* **What the exercise asks**:
Can you reproduce the text of every row below word for word, leaving the pictures out?

------------------------------------------------------------------------

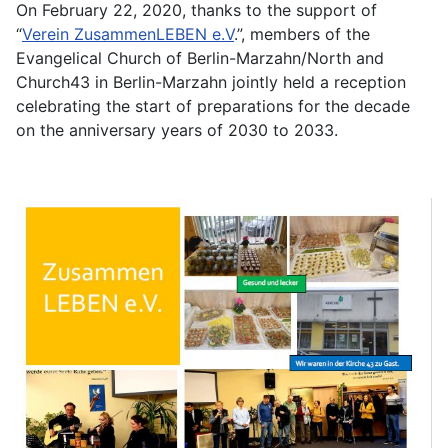
On February 22, 2020, thanks to the support of
“
Verein ZusammenLEBEN e.V
.”, members of the
Evangelical Church of Berlin-Marzahn/North and
Church43 in Berlin-Marzahn jointly held a reception
celebrating the start of preparations for the decade
on the anniversary years of 2030 to 2033.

------------------------------------------------------------------------

* **Finished task**:
On February 22, 2020, thanks to the support of
“
Verein ZusammenLEBEN e.V
.”, members of the
Evangelical Church of Berlin-Marzahn/North and
Church43 in Berlin-Marzahn jointly held a reception
celebrating the start of preparations for the decade
on the anniversary years of 2030 to 2033.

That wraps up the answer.